Between 2018 and 2020, Centrón and her colleagues meticulously collected 68 bacterial strains from sediments in the Paraná delta. This wetland area is located near agricultural regions where glyphosate is frequently applied. The strains were then tested for their resistance to 16 common antibiotics, as well as to pure glyphosate and various glyphosate-based herbicides.

The results from these environmental strains were compared with 19 multidrug-resistant strains obtained from local hospitals and 15 strains from feedlots and herbicide-impacted agricultural soils.

Key observations included:

  • Hospital strains demonstrated resistance to 1 to 16 of the tested antibiotics, with a concerning 74% resistant to carbapenems.
  • Crucially, all hospital strains also exhibited high resistance to glyphosate and glyphosate-based weedkillers.
  • Dr.
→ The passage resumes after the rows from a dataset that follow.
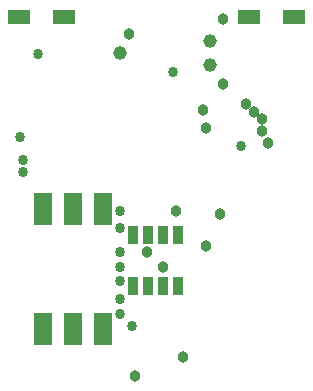
<source format=gbs>
%FSTAX23Y23*%
%MOIN*%
%SFA1B1*%

%IPPOS*%
%ADD41R,0.060000X0.110000*%
%ADD42C,0.045430*%
%ADD43R,0.074960X0.051340*%
%ADD44C,0.038000*%
%ADD45C,0.034000*%
%ADD46R,0.038000X0.060000*%
%LNsensorrig-1*%
%LPD*%
G54D41*
X-00374Y-0058D03*
X-00274D03*
X-00174D03*
X-00374Y-0018D03*
X-00274D03*
X-00174D03*
G54D42*
X00181Y00299D03*
Y00379D03*
X-00118Y00339D03*
G54D43*
X-00305Y0046D03*
X-00456Y0046D03*
X00311D03*
X00462Y0046D03*
G54D44*
X00025Y-00374D03*
X-00088Y00403D03*
X00214Y-00199D03*
X00157Y00147D03*
X00167Y00088D03*
X00068Y-00187D03*
X00167Y-00305D03*
X00226Y00236D03*
X00303Y00169D03*
X00328Y00143D03*
X00354Y00118D03*
X00226Y00452D03*
X00354Y00078D03*
X-00068Y-00738D03*
X00374Y00039D03*
X00091Y-00676D03*
X-00029Y-00324D03*
G54D45*
X-00442Y-00019D03*
Y-00059D03*
X-00452Y00059D03*
X-00393Y00334D03*
X00059Y00275D03*
X-00118Y-00531D03*
Y-00482D03*
Y-00423D03*
Y-00374D03*
Y-00324D03*
Y-00246D03*
Y-00187D03*
X-00078Y-0057D03*
X00285Y00029D03*
G54D46*
X00075Y-00439D03*
X00025D03*
X-00025D03*
X-00075D03*
X00075Y-00269D03*
X00025D03*
X-00025D03*
X-00075D03*
M02*
</source>
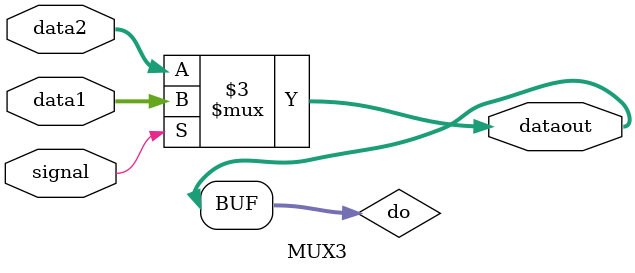
<source format=v>
module MUX3(
  data1,
  data2,
  signal,
  dataout
);

input[4:0] data1;
input[4:0] data2;
input signal;
output [4:0] dataout;

reg[4:0] do;

always@(*)
begin
  if(signal)
    do = data1;
  else
    do = data2;
end

assign dataout = do;

endmodule

</source>
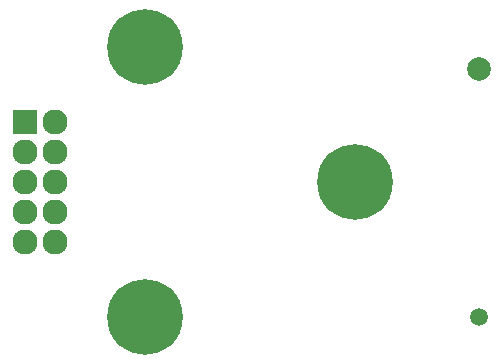
<source format=gbr>
G04 #@! TF.FileFunction,Soldermask,Bot*
%FSLAX46Y46*%
G04 Gerber Fmt 4.6, Leading zero omitted, Abs format (unit mm)*
G04 Created by KiCad (PCBNEW 4.0.5+dfsg1-4) date Thu Feb 15 14:06:30 2018*
%MOMM*%
%LPD*%
G01*
G04 APERTURE LIST*
%ADD10C,0.100000*%
%ADD11C,1.492200*%
%ADD12C,2.000200*%
%ADD13C,6.400000*%
%ADD14R,2.127200X2.127200*%
%ADD15O,2.127200X2.127200*%
G04 APERTURE END LIST*
D10*
D11*
X170555920Y-113101120D03*
D12*
X170555920Y-92100400D03*
D13*
X142240000Y-90170000D03*
X142240000Y-113030000D03*
D14*
X132080000Y-96520000D03*
D15*
X134620000Y-96520000D03*
X132080000Y-99060000D03*
X134620000Y-99060000D03*
X132080000Y-101600000D03*
X134620000Y-101600000D03*
X132080000Y-104140000D03*
X134620000Y-104140000D03*
X132080000Y-106680000D03*
X134620000Y-106680000D03*
D13*
X160020000Y-101600000D03*
M02*

</source>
Camila Knecht noted that if these highly resistant bacteria enter the environment via untreated hospital wastewater, they could readily thrive in glyphosate-used agricultural areas, accelerating their spread.
  • Even strains from the Paraná delta, an area without direct glyphosate application, displayed at least partial resistance to the chemical.
  • Enterobacter strains proved remarkably resilient, tolerating the highest glyphosate concentrations (up to 80 mg/mL), while Bacillus strains were susceptible at much lower concentrations (2.5 mg/mL).
  • High glyphosate resistance was also consistently found in hospital infection strains categorized with extreme drug resistance.

Bacterial Relatedness and Environmental Spread

A comprehensive phylogenetic analysis was conducted on all 102 bacterial strains. This analysis revealed a significant pattern: those bacteria most resistant to glyphosate were often closely related, irrespective of whether they originated from hospitals, agricultural areas, or the Paraná delta. The same bacterial genera demonstrated glyphosate resistance across all environments studied.

Dr. Jochen A Müller from Karlsruhe Institute of Technology, a co-author, summarized the interconnected nature of this problem:

"Glyphosate use in the environment leads to resistant bacteria in soils, while antibiotic use fosters resistance in hospitals. Bacteria carrying antibiotic resistance genes can spread between these environments in both directions, with the water cycle being a key transmission factor."

Urgent Policy Recommendations

The use of glyphosate is already a subject of global controversy, having been linked to harm in arthropods such as bees and classified as a probable human carcinogen by the International Agency for Research on Cancer. This has led several countries, including France, Belgium, the Netherlands, and Germany, to implement restrictions on its use.

In light of these new findings, Dr. Centrón has put forward crucial policy recommendations:

  • Policies for pesticide use should mandate co-selection testing with antibiotics before new products are marketed.
  • Product labels ought to include clear warnings that antibiotic resistance genes can potentially spread from glyphosate-contaminated soils to hospitals via untreated water sources.